I'm trying to make some modifications on Caffe in order to accept my 16 bit data.
I succeded into creating a lmdb dataset filled with 16 bit unsigned, unencoded 256x256 image instead of usual caffe 8 bit unsigned data, saved as "string" as would be the usual 8 bit lmdb that can be created with image_convert
or DIGITS utilities.
I've changed the io.py
functions array_to_datum
and datum_to_array
in order to create this lmdb at 16bit "string" data.

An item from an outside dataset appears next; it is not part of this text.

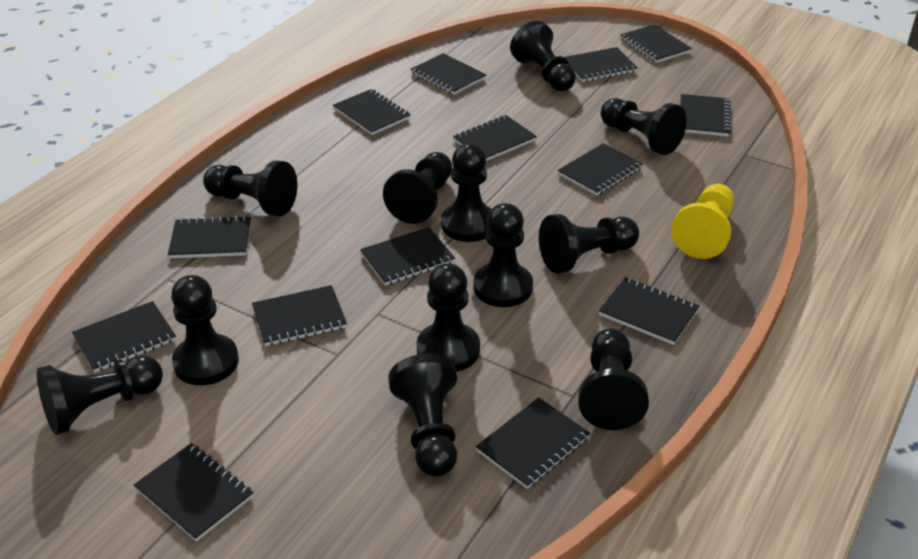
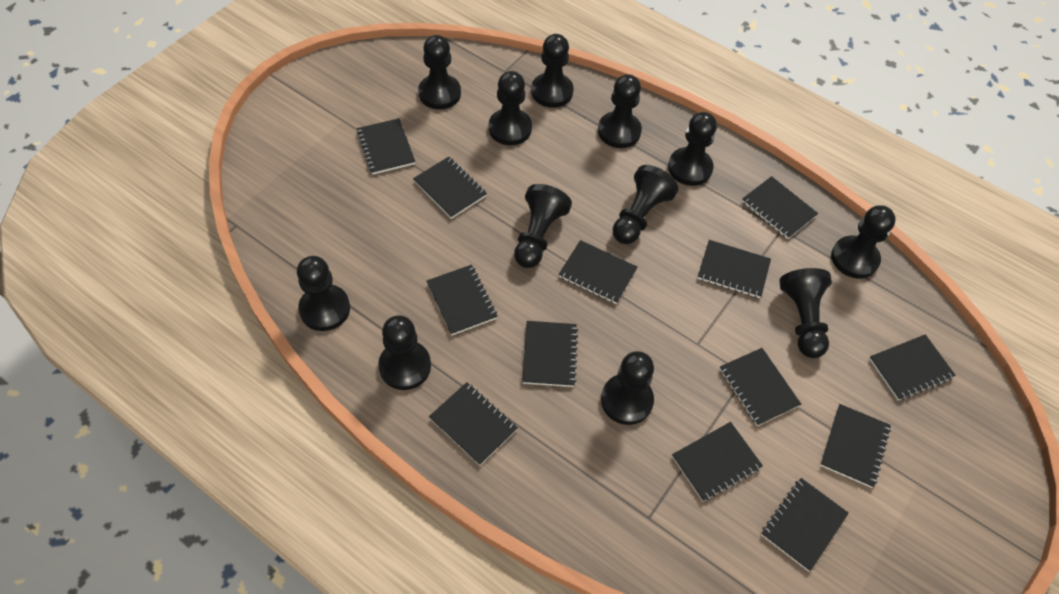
black notebook: [72,301,176,373] [134,443,253,542] [168,216,251,258] [252,285,347,346] [333,89,411,135] [360,227,455,286] [411,53,486,95] [453,115,537,161] [476,397,590,489] [558,143,643,196] [564,47,638,82] [598,277,700,345] [621,24,692,63] [680,94,731,136] = 14 -> [357,118,415,175] [413,157,487,219] [427,265,498,335] [429,382,518,466] [522,321,578,387] [558,240,638,304] [672,422,763,502] [698,240,771,298] [720,348,801,426] [742,176,818,239] [761,478,849,572] [820,404,891,488] [869,334,956,400] = 13
yellow pawn: [671,184,734,259] = 1 -> none = 0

Now, if I use this lmdb on caffe (just 4 classes), the networks runs but doesn't converge. I strongly suspect that is not reading my data properly.
Problem is, the io.py
functions array_to_blobproto
and blobproto_to_array
doesn't seems to make any distinction between internal data contents, and I cannot find the code where I should modify for dealing with 16bits.

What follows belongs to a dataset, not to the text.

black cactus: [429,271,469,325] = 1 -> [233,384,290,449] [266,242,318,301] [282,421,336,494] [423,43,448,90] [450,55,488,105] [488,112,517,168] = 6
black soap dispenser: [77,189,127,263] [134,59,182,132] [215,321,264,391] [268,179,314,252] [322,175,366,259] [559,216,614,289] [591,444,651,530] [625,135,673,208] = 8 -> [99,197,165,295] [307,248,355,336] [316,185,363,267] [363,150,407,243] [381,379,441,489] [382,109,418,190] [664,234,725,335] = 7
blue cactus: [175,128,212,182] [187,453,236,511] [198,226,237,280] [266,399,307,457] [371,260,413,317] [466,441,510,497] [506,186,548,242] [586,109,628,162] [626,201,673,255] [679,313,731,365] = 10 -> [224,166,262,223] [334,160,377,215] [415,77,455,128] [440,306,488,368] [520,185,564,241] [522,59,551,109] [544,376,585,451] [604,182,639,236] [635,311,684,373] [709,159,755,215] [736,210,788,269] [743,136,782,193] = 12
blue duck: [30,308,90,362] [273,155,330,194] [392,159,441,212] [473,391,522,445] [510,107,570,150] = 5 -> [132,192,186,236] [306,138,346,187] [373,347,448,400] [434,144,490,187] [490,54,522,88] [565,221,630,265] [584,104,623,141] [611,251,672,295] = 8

Could anyone give me an hint to where to work on?
Edit: Messing around in the code, I think that one of the possibility should be to create a new data layer or a new image data layer if I would like to work directly on the png without going throught lmdb. But trying to modify that C++ code is not a trivial task for me, esp. I cannot easily follow the data flow inside the code. I see that new layer can be written in python. Do you think that a new input data layer could work nicely or would slow down the cnn performance?